**DIRECTIVE**
Scan the data below for the string "Park". Copy every line where it appears.

Dataset records
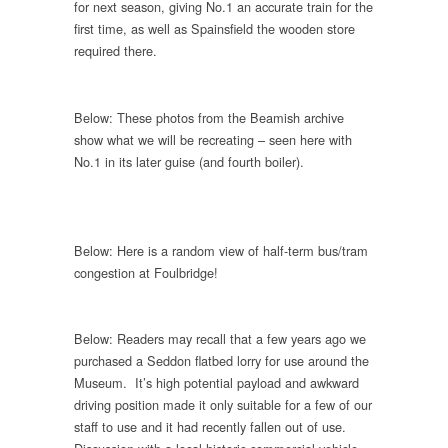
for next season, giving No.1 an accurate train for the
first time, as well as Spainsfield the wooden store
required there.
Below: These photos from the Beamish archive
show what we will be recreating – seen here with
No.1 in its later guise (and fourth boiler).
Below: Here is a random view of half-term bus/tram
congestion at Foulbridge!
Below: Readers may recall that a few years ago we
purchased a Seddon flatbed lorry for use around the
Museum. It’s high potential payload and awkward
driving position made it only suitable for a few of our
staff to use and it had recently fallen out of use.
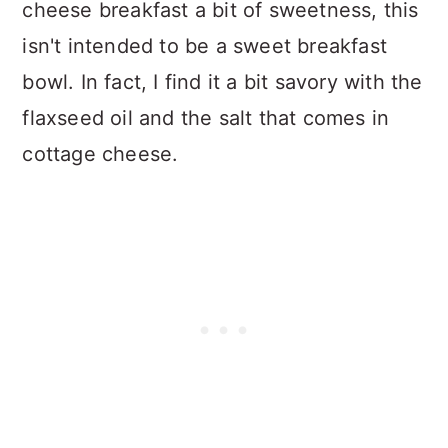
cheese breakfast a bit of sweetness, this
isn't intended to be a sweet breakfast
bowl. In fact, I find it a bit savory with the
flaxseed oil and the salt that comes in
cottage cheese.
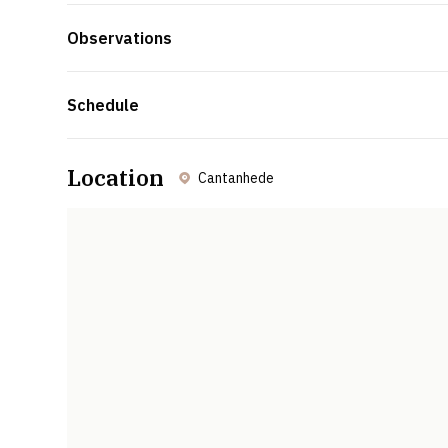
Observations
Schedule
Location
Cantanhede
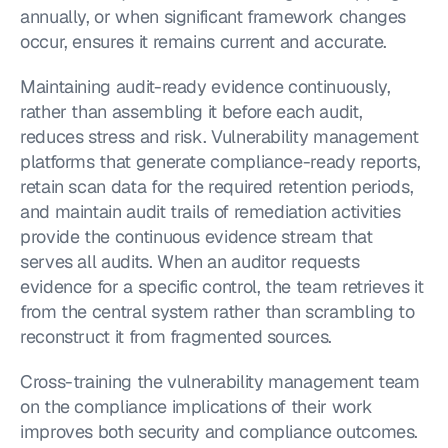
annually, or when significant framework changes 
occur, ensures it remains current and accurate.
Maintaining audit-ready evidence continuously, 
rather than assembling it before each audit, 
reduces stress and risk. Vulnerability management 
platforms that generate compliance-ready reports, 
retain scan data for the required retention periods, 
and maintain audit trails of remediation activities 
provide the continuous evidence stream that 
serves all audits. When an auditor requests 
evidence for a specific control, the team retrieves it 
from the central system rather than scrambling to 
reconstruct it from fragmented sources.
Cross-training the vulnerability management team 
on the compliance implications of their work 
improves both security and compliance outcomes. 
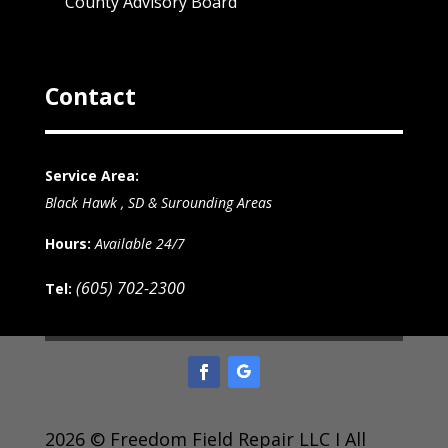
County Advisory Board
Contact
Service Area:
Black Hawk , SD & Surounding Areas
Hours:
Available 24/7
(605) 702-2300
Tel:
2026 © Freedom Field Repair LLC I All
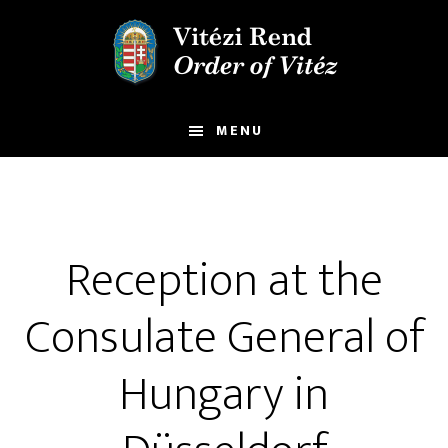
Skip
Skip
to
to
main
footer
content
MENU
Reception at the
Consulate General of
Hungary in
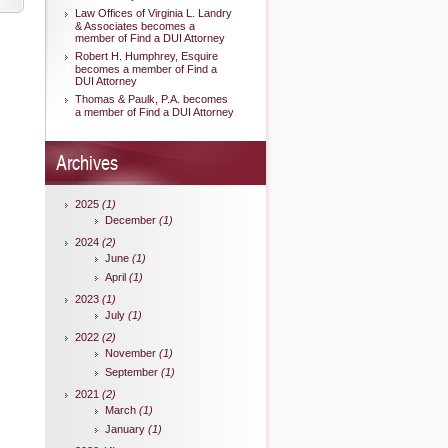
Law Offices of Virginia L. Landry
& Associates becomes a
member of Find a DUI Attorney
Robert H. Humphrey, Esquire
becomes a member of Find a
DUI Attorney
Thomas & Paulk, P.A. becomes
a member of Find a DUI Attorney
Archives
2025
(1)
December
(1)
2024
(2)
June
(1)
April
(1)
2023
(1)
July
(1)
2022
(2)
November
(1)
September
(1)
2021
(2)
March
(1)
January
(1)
==
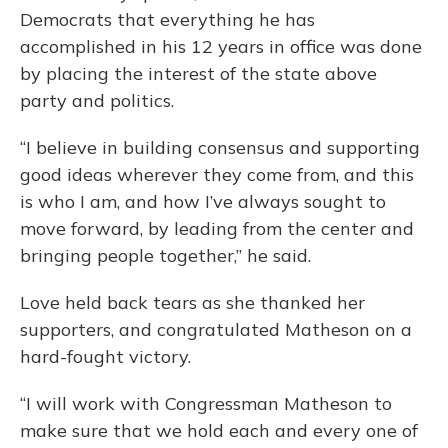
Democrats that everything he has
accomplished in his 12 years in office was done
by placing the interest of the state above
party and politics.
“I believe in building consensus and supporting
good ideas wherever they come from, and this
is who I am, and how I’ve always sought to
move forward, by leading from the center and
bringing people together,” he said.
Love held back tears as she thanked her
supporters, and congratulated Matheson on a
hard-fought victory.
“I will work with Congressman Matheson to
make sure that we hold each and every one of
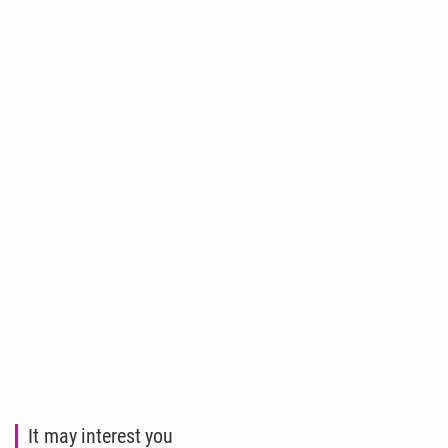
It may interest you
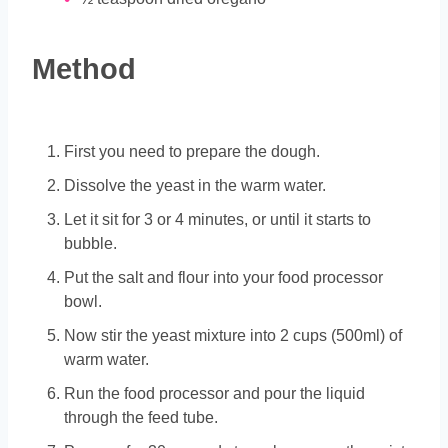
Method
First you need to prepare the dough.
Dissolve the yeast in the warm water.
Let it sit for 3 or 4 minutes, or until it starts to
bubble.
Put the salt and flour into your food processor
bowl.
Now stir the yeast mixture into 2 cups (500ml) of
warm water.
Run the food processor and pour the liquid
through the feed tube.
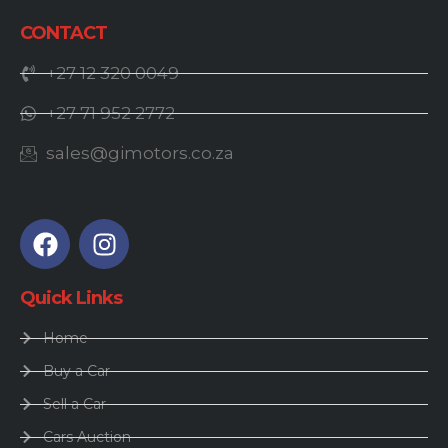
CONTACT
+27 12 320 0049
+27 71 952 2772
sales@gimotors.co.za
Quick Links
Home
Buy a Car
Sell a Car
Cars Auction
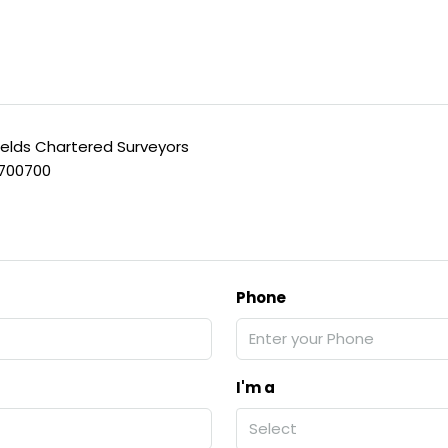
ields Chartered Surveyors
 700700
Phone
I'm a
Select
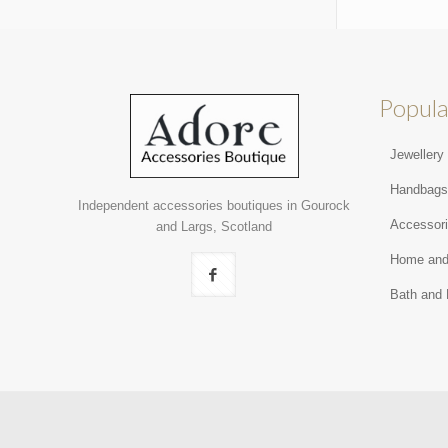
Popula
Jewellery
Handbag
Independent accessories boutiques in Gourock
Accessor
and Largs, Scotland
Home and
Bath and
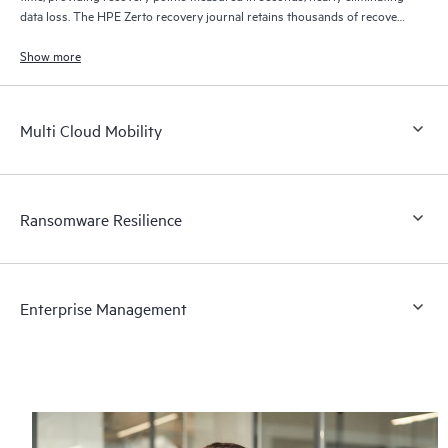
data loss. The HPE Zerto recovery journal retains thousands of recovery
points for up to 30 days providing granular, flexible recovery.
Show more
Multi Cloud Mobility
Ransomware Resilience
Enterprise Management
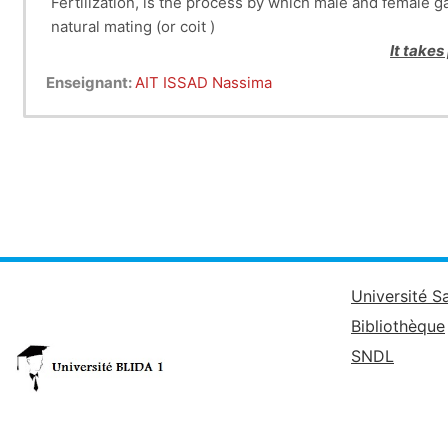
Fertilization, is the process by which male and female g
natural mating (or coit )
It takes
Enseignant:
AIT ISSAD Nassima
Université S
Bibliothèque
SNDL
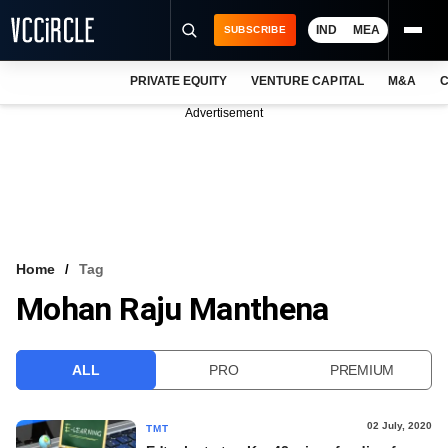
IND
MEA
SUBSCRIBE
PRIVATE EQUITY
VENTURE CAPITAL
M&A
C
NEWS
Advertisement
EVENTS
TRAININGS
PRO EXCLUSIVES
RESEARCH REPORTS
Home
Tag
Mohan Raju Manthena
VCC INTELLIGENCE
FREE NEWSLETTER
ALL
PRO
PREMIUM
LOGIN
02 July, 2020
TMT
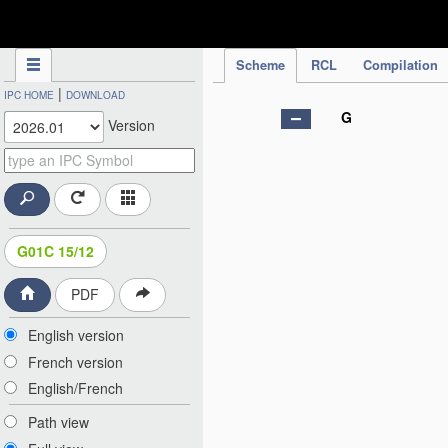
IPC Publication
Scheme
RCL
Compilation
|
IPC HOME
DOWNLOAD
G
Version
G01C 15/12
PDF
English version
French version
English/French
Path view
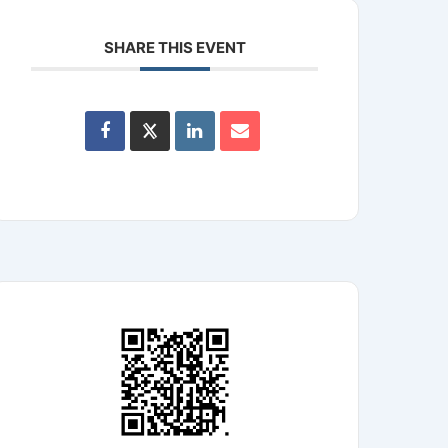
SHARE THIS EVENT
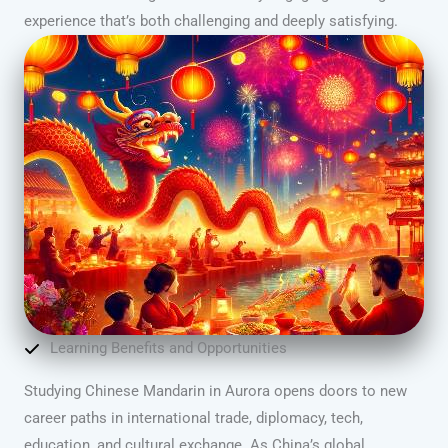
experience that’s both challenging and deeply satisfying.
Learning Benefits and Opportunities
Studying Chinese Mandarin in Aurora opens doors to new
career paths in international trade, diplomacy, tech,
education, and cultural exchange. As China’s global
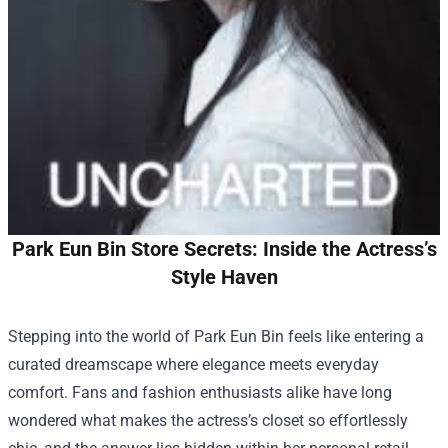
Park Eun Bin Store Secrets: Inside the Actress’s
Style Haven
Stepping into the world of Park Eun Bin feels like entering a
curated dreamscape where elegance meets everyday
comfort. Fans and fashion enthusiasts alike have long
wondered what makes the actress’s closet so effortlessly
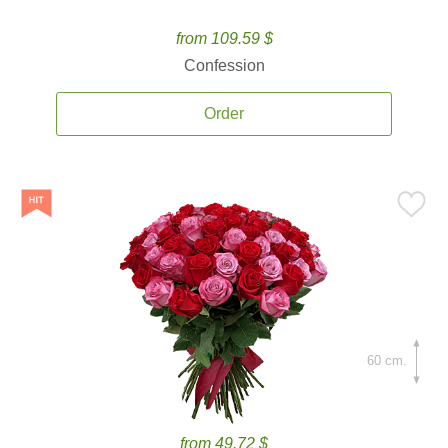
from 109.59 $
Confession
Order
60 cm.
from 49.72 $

**FINAL ANSWER**
Park Eun Bin Store Secrets: Inside the Actress’s
Stepping into the world of Park Eun Bin feels like entering a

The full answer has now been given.